Saturday, May 18, 2013

Hayavadana

Hannah Baird, Will Leach & Laura Jane Watling in  Hayavadana.  Photo: Natasha K. Stone
For the last few weeks, I've been working at East 15 Acting School (not in East 15 these days, but Southend, of all places).  They have a fantastic BA course in World Performance, which moves away from the Stanislavski-based conventions of drama schools, to take in a much broader range of forms and styles, with a particular emphasis on Asian theatre.  In previous years, Kristine Landon-Smith, David Tse and Janet Steele have been among the directors asked to direct the final-year shows - so I was very honoured to be approached this time.  As much as anything, it's a wonderful space for me to experiment with texts and styles that interest me for the company.  Girish Karnad's Hayavadana is a play that has fascinated me for some time, so it was wonderful to work on it with such an enthusiastic and appropriately trained group of people.

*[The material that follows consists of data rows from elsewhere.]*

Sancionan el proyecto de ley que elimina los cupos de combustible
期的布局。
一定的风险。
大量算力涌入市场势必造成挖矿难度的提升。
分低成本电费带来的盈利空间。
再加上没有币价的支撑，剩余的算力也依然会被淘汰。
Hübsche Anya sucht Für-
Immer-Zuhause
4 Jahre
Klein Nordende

Here's what I wrote about it for the programme:


Hayavadana: the Hybrid Horse

“Mixture is how newness comes into the world”
(Salman Rushdie)

It’s self-evident that Hayavadana is a play about hybridity: a man has a horse’s head; friends find themselves sharing bodies, heads and a wife; the elephant-headed god presides.  What is perhaps less immediately obvious is that the play is itself a hybrid.  The main plot gives the appearance of being an Indian folk tale, but is in fact a European story, written in 1957 by Thomas Mann, The Transposed Heads.  The sub-plot of Hayavadana himself is Shakespearean: there’s a clear nod to A Midsummer Night’s Dream in the man with an equine head; and Girish Karnad has acknowledged that the idea of a second plot “to tell the same story twice” was directly inspired by Shakespearean models.

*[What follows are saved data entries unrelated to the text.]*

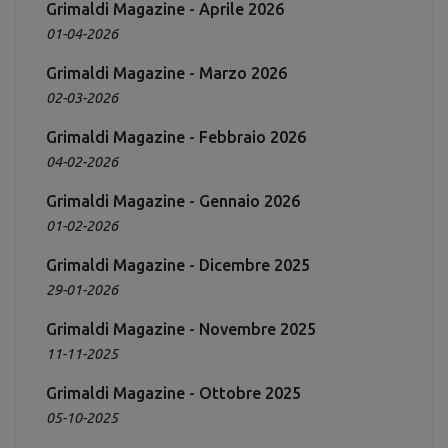
Grimaldi Magazine - Aprile 2026
01-04-2026
Grimaldi Magazine - Marzo 2026
02-03-2026
Grimaldi Magazine - Febbraio 2026
04-02-2026
Grimaldi Magazine - Gennaio 2026
01-02-2026
Grimaldi Magazine - Dicembre 2025
29-01-2026
Grimaldi Magazine - Novembre 2025
11-11-2025
Grimaldi Magazine - Ottobre 2025
05-10-2025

The hybridity of the play lies in the fact that these European models are presented through a form derived from the Indian folk theatre, and particularly the Yakshagana of Girish’s native Karnathaka – a form filled with dance, music, narration, ornate costumes and make-up.  The play makes a case for the Indianess of Indian theatre – as Girish put it in a (hitherto unpublished) interview with me: “I felt it had to be held out as an agenda, as a manifesto, to say ‘I’m now going back to folk theatre’ and using folk theatre conventions to show that one could do something sensitive, intelligent, acceptable to an educated, intelligent audience in terms of that form.”  The play touched a nerve when it was first seen in 1971: India was slowly finding her feet after the process of decolonization, and there was a need simultaneously to relate Indian culture to the influences of an ever more internationally connected way of being, and to reassert the value of traditional forms that had been dismissed as primitive or shallow under colonialism.

Hayavadana’s hybridity finds a way of addressing a contemporary Indian audience that straddles the colliding worlds of the post-colonial.  Bringing it to Britain is an experiment in doing the same thing.  For us, this production has been about addressing the hybrid, intercultural nature of our own contemporary condition; embracing the complexity of a society shaped by multiple cultural influences; looking at what the encounter between Europe and Asia can say to our own post-colonial space; exploring how a quest for completeness can reflect our own national conversation.  We have done this against a background of scaremongering about immigration, and electoral gains for the radical right both in Britain and across Europe.  This is theatre that feels very immediate, very pertinent, very necessary.

And so it has been a deep joy for me to work with students from East 15’s World Performance course – because these young actors are capable of making the theatre our society needs.  It is not going to be enough for the actor of tomorrow to deliver naturalistic western text and psychological realism: indeed, I would say that to restrict our theatre to these approaches would be a betrayal of the international audience we now address that amounts to cultural imperialism.  The actor of tomorrow needs to embrace the glories of non-Western forms – Yakshagana, Jingju, Bunraku, Bharatanatyam – and to generate new energies through their collision with our own, more textual traditions.  These young actors are eager to learn from the Other – and in so doing, they show us the potential of tomorrow’s theatre to bring people together and regenerate our divided world.